**What is required**
A single number is the answer: the count of lines in the records that hold the word "InfoRow".

**Stored records**
################

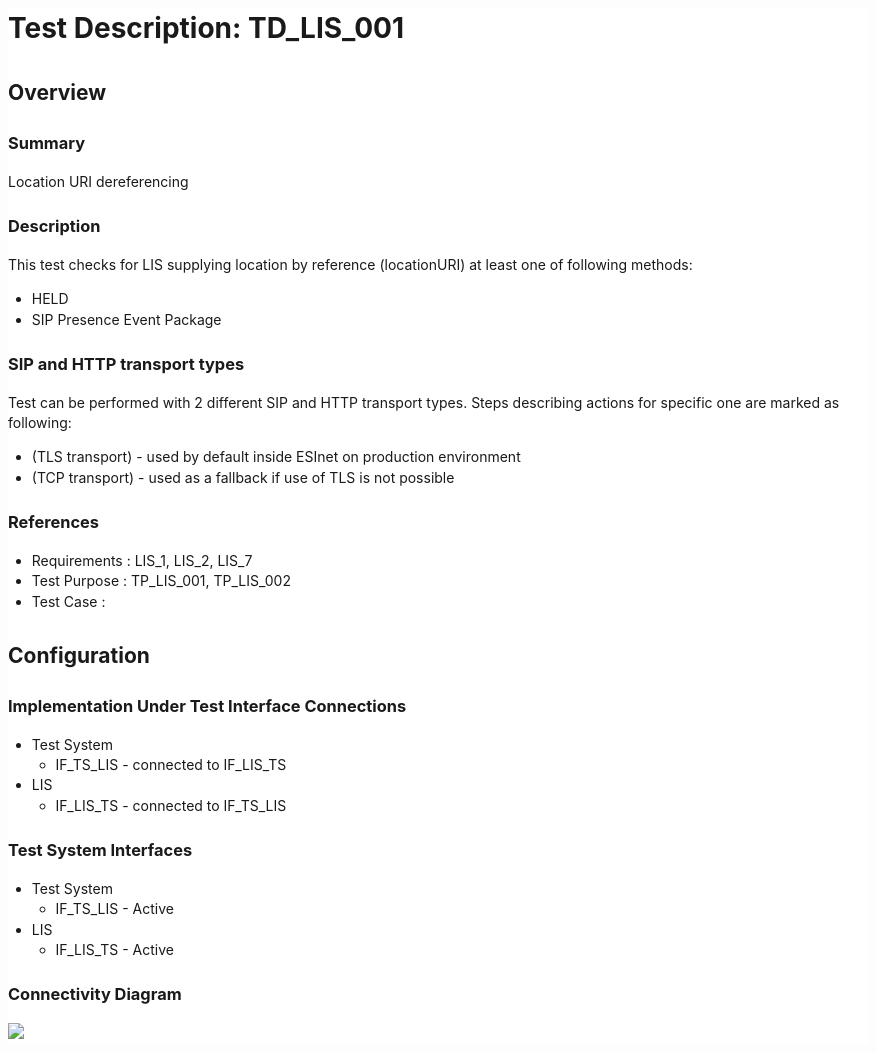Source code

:# Test Description: TD_LIS_001
## Overview
### Summary
Location URI dereferencing


### Description
This test checks for LIS supplying location by reference (locationURI) at least one of following methods:
* HELD
* SIP Presence Event Package

### SIP and HTTP transport types
Test can be performed with 2 different SIP and HTTP transport types. Steps describing actions for specific one are marked as following:
- (TLS transport) - used by default inside ESInet on production environment
- (TCP transport) - used as a fallback if use of TLS is not possible

### References
* Requirements : LIS_1, LIS_2, LIS_7
* Test Purpose : TP_LIS_001, TP_LIS_002
* Test Case    : 


## Configuration
### Implementation Under Test Interface Connections

* Test System
  * IF_TS_LIS - connected to IF_LIS_TS
* LIS
  * IF_LIS_TS - connected to IF_TS_LIS 


### Test System Interfaces

* Test System
  * IF_TS_LIS - Active
* LIS
  * IF_LIS_TS - Active


### Connectivity Diagram
[![](https://mermaid.ink/img/pako:eNpdUNsKgkAQ_RWZZ_0BiZ4iEOwlfYoFmdzxQu6u7IUQ8d-b0oqapzPnnLnOUBtJkEIzmHvdofVRfhY64siOVVlUeVbskmTPCSMmhF5VF66txbGLSnI-KibnSa3KT-1KkZZ_VR9pc7-bb26IQZFV2EtebX7SAnxHigSkDCXamwChF_Zh8KaYdA2pt4FiCKNET4ceeZCCtMHBMTuivhjzzUn23tjTevvrBTFYE9pucywPiKlY2g?type=png)](https://mermaid.live/edit#pako:eNpdUNsKgkAQ_RWZZ_0BiZ4iEOwlfYoFmdzxQu6u7IUQ8d-b0oqapzPnnLnOUBtJkEIzmHvdofVRfhY64siOVVlUeVbskmTPCSMmhF5VF66txbGLSnI-KibnSa3KT-1KkZZ_VR9pc7-bb26IQZFV2EtebX7SAnxHigSkDCXamwChF_Zh8KaYdA2pt4FiCKNET4ceeZCCtMHBMTuivhjzzUn23tjTevvrBTFYE9pucywPiKlY2g)
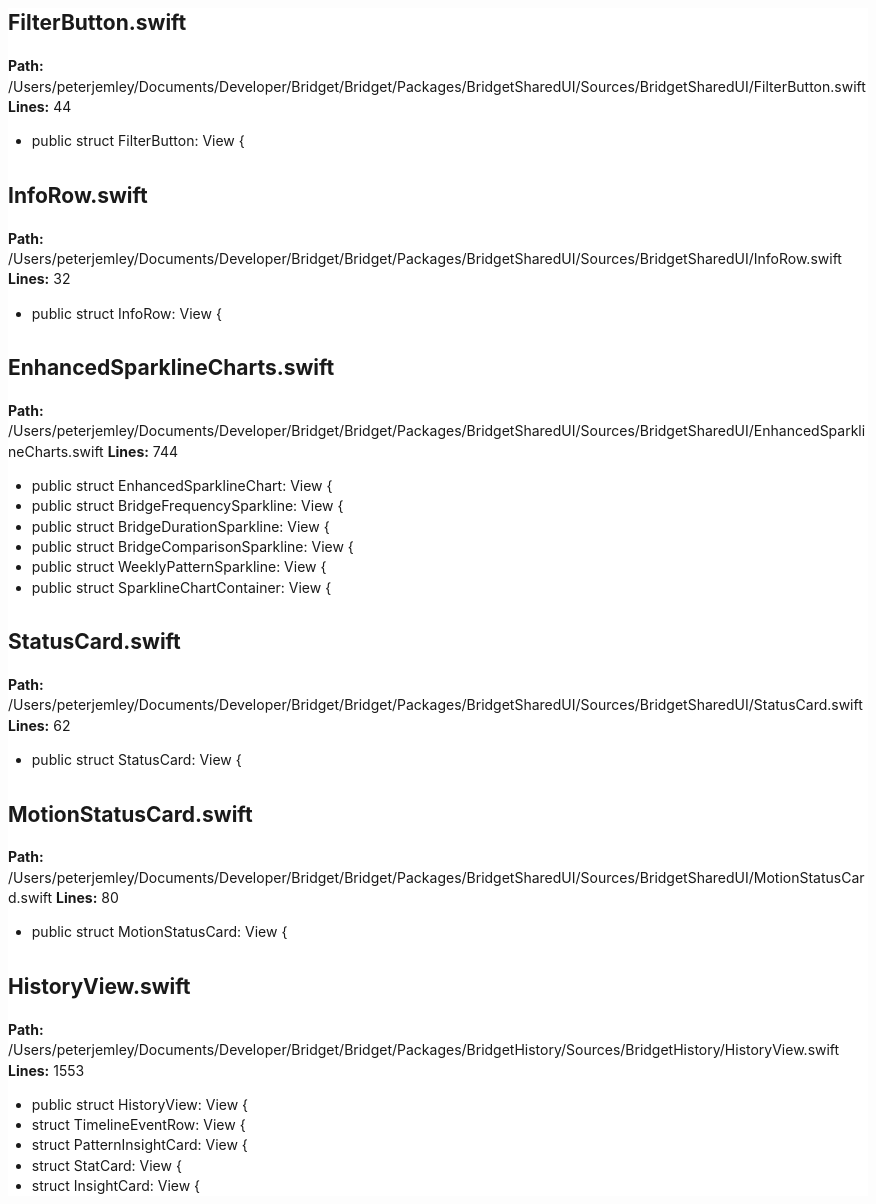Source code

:## FilterButton.swift
**Path:** /Users/peterjemley/Documents/Developer/Bridget/Bridget/Packages/BridgetSharedUI/Sources/BridgetSharedUI/FilterButton.swift
**Lines:**       44

- public struct FilterButton: View {

## InfoRow.swift
**Path:** /Users/peterjemley/Documents/Developer/Bridget/Bridget/Packages/BridgetSharedUI/Sources/BridgetSharedUI/InfoRow.swift
**Lines:**       32

- public struct InfoRow: View {

## EnhancedSparklineCharts.swift
**Path:** /Users/peterjemley/Documents/Developer/Bridget/Bridget/Packages/BridgetSharedUI/Sources/BridgetSharedUI/EnhancedSparklineCharts.swift
**Lines:**      744

- public struct EnhancedSparklineChart: View {
- public struct BridgeFrequencySparkline: View {
- public struct BridgeDurationSparkline: View {
- public struct BridgeComparisonSparkline: View {
- public struct WeeklyPatternSparkline: View {
- public struct SparklineChartContainer: View {

## StatusCard.swift
**Path:** /Users/peterjemley/Documents/Developer/Bridget/Bridget/Packages/BridgetSharedUI/Sources/BridgetSharedUI/StatusCard.swift
**Lines:**       62

- public struct StatusCard: View {

## MotionStatusCard.swift
**Path:** /Users/peterjemley/Documents/Developer/Bridget/Bridget/Packages/BridgetSharedUI/Sources/BridgetSharedUI/MotionStatusCard.swift
**Lines:**       80

- public struct MotionStatusCard: View {

## HistoryView.swift
**Path:** /Users/peterjemley/Documents/Developer/Bridget/Bridget/Packages/BridgetHistory/Sources/BridgetHistory/HistoryView.swift
**Lines:**     1553

- public struct HistoryView: View {
- struct TimelineEventRow: View {
- struct PatternInsightCard: View {
- struct StatCard: View {
- struct InsightCard: View {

################

**Output of the exercise**
3